Honestly, there are strong odds that they’ll struggle a lot.

You can trot out the simplest stats (Buffalo allowed a league-worst shots on goal average of 35.6 per game, two more than second-worst Toronto) or go a little deeper (the Sabres’ Fenwick Close was downright ghastly), but the bottom line is that Buffalo was atrocious on D. Their offensive firepower was meek in 2014-15, yet the Sabres’ work in their own end was the leading reason people described them as “historically inept.”

Just look at the dregs of NHL.com’s “SAT” stat and you’ll see just how much worse Buffalo was than the rest of the worst:

26. Columbus: -365
27. Toronto: -515
28. Calgary: -839
29. Colorado: -984
30. Buffalo: -1,789

Yikes.

GM Tim Murray made this team better in many ways – and certain facets should benefit Buffalo defensively – but the personnel is still lacking.

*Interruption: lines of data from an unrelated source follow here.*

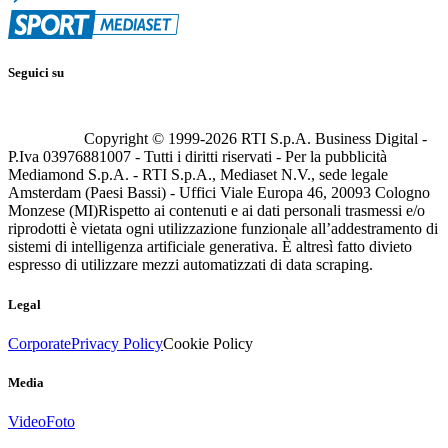
Seguici su
Copyright © 1999-
2026
RTI S.p.A. Business Digital -
P.Iva 03976881007 - Tutti i diritti riservati - Per la pubblicità
Mediamond S.p.A. - RTI S.p.A., Mediaset N.V., sede legale
Amsterdam (Paesi Bassi) - Uffici Viale Europa 46, 20093 Cologno
Monzese (MI)
Rispetto ai contenuti e ai dati personali trasmessi e/o
riprodotti è vietata ogni utilizzazione funzionale all’addestramento di
sistemi di intelligenza artificiale generativa. È altresì fatto divieto
espresso di utilizzare mezzi automatizzati di data scraping.
Legal
Corporate
Privacy Policy
Cookie Policy
Media
Video
Foto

Even if Dan Byslma’s a big difference-maker, it’s difficult to imagine him working many miracles with some combination of Rasmus Ristolainen, Zach Bogosian (pictured), Josh Gorges, Mike Weber, Matt Donovan, Mark Pysyk, Jake McCabe and Carlo Colaiacovo.

(Seriously, take a step back and ponder that group for a moment.)

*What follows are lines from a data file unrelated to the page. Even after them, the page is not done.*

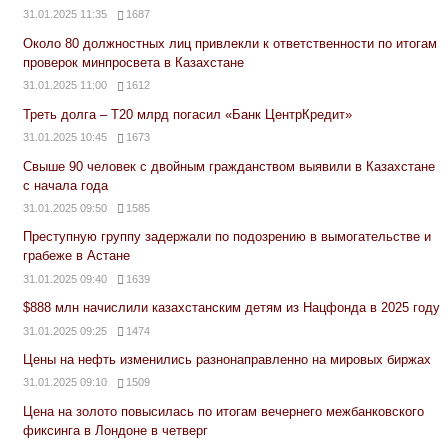
31.01.2025 11:35
1687
Около 80 должностных лиц привлекли к ответственности по итогам
проверок минпросвета в Казахстане
31.01.2025 11:00
1612
Треть долга – Т20 млрд погасил «Банк ЦентрКредит»
31.01.2025 10:45
1673
Свыше 90 человек с двойным гражданством выявили в Казахстане
с начала года
31.01.2025 09:50
1585
Преступную группу задержали по подозрению в вымогательстве и
грабеже в Астане
31.01.2025 09:40
1639
$888 млн начислили казахстанским детям из Нацфонда в 2025 году
31.01.2025 09:25
1474
Цены на нефть изменились разнонаправленно на мировых биржах
31.01.2025 09:10
1509
Цена на золото повысилась по итогам вечернего межбанковского
фиксинга в Лондоне в четверг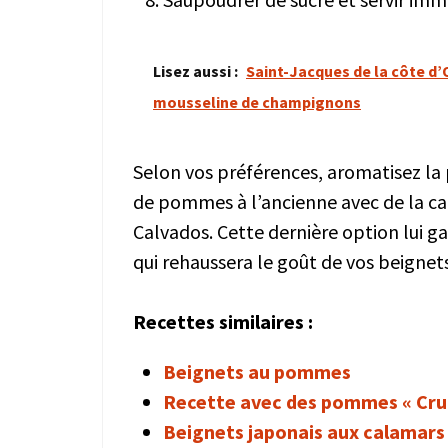
Lisez aussi :
Saint-Jacques de la côte d’O
mousseline de champignons
Selon vos préférences, aromatisez la 
de pommes à l’ancienne avec de la c
Calvados. Cette dernière option lui 
qui rehaussera le goût de vos beignets
Recettes similaires :
Beignets au pommes
Recette avec des pommes « Cr
Beignets japonais aux calamars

Look, players like Ristolainen could very well make significant strides in 2015-16. Buffalo is also likely to enjoy better two-way play from its forward group, as Ryan O’Reilly and David Legwand both possess some defensive chops. Again, Byslma’s systems could at least drag the Sabres closer to respectability, as well.

If you dial down the optimism to more reasonable levels, the Sabres are likely to put a ton of pressure on Robin Lehner and Chad Johnson next season, as that defense stands as a work in progress … at best.